WHAT TO PRODUCE =>
Select, from the material below, each line with "Cropwise" in it.

[[ PROVIDED DATA open ]]

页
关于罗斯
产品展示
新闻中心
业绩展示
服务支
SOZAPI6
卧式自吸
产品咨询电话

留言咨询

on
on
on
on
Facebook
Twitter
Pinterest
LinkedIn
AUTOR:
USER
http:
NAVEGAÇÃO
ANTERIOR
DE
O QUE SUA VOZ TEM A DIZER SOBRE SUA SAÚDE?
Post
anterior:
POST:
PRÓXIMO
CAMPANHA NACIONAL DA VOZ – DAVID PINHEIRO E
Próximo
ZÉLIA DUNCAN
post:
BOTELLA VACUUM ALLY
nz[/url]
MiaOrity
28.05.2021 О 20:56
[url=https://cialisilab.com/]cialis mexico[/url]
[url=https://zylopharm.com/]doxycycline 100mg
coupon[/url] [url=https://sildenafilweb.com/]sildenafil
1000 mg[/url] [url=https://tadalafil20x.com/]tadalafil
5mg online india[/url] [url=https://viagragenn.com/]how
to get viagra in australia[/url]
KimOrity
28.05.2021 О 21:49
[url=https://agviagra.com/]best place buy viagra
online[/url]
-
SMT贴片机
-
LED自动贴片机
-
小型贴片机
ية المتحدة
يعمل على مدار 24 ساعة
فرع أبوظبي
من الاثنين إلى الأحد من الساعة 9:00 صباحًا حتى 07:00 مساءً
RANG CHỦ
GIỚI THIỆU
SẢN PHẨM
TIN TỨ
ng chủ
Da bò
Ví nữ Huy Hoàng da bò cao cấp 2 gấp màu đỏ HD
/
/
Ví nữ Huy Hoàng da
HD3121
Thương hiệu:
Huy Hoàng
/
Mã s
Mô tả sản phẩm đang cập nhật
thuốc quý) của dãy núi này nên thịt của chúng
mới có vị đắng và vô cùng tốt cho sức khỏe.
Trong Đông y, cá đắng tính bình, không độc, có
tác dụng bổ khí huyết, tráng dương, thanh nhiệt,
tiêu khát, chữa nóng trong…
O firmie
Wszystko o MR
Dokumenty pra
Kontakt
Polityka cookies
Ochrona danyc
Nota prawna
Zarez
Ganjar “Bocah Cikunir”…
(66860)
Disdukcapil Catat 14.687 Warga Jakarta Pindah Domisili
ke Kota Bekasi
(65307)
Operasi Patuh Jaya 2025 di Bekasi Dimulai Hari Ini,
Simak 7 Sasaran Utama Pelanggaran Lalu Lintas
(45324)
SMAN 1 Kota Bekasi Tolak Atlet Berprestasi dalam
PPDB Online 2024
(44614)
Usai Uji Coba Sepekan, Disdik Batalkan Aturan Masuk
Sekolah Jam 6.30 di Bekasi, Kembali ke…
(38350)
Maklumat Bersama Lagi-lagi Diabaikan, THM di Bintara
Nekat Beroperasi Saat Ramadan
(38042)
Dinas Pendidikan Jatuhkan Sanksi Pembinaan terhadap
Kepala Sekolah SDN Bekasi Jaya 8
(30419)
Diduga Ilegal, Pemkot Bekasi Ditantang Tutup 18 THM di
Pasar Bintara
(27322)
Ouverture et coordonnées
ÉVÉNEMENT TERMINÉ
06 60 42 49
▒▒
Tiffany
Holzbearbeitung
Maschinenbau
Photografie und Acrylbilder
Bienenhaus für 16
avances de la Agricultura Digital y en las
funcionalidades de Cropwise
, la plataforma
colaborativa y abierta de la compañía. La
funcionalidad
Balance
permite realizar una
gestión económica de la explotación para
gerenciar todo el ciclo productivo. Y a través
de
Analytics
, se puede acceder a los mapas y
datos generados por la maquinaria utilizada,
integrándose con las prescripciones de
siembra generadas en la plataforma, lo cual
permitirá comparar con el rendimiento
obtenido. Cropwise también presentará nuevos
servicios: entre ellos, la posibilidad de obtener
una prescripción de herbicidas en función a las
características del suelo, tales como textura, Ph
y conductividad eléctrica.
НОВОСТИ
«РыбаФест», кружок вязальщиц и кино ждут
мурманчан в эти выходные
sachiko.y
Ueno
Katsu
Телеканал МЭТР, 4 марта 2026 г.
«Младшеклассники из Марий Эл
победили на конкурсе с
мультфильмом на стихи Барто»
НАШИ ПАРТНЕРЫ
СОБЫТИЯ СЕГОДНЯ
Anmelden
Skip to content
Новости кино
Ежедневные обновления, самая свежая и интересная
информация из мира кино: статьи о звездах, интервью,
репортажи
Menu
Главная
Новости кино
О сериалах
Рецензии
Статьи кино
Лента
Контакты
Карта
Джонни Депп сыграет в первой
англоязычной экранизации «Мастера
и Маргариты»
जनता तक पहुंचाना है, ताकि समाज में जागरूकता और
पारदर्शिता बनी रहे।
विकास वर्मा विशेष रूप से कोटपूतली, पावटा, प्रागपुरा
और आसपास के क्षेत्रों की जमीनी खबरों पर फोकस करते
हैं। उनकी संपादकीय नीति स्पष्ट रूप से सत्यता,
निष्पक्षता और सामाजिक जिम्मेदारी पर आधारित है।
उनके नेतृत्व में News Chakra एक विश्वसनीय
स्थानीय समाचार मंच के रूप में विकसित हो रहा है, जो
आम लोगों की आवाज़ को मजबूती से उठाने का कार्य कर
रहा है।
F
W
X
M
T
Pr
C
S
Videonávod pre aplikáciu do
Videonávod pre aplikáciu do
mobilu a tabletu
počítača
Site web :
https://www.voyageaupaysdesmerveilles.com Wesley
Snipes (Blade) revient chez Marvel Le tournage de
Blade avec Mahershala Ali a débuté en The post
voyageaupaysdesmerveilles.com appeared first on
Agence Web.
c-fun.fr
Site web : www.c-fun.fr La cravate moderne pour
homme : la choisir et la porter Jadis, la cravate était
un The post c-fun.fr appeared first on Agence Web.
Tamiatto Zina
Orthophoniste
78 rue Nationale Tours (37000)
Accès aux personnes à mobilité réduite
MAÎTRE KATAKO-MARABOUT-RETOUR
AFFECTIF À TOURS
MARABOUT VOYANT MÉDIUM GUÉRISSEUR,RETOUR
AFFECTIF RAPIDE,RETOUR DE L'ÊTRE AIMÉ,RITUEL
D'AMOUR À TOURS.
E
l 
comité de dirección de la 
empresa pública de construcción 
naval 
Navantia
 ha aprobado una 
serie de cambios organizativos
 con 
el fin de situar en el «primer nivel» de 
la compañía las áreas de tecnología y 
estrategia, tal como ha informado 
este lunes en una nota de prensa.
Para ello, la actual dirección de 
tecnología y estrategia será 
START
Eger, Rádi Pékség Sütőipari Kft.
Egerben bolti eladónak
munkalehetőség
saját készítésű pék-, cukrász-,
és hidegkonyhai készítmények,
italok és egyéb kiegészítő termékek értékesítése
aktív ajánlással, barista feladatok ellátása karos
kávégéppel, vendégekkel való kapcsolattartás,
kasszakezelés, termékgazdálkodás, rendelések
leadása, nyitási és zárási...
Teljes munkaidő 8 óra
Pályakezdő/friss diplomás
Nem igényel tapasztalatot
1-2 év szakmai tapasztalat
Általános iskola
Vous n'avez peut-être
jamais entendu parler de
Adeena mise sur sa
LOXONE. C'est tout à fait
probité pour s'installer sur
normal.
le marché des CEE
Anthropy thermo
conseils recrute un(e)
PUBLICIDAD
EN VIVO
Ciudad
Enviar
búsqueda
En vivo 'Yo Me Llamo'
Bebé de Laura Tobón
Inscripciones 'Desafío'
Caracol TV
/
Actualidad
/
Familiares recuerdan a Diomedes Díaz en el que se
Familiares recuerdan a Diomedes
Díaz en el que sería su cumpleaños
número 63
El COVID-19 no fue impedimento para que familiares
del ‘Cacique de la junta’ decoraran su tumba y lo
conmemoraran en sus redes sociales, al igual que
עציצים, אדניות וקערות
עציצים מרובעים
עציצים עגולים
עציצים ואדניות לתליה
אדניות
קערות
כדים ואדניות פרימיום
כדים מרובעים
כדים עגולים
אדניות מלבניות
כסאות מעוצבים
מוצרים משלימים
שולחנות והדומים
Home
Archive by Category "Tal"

[[ PROVIDED DATA closed ]]

OUTPUT FOR THIS EXERCISE =>
funcionalidades de Cropwise
obtenido. Cropwise también presentará nuevos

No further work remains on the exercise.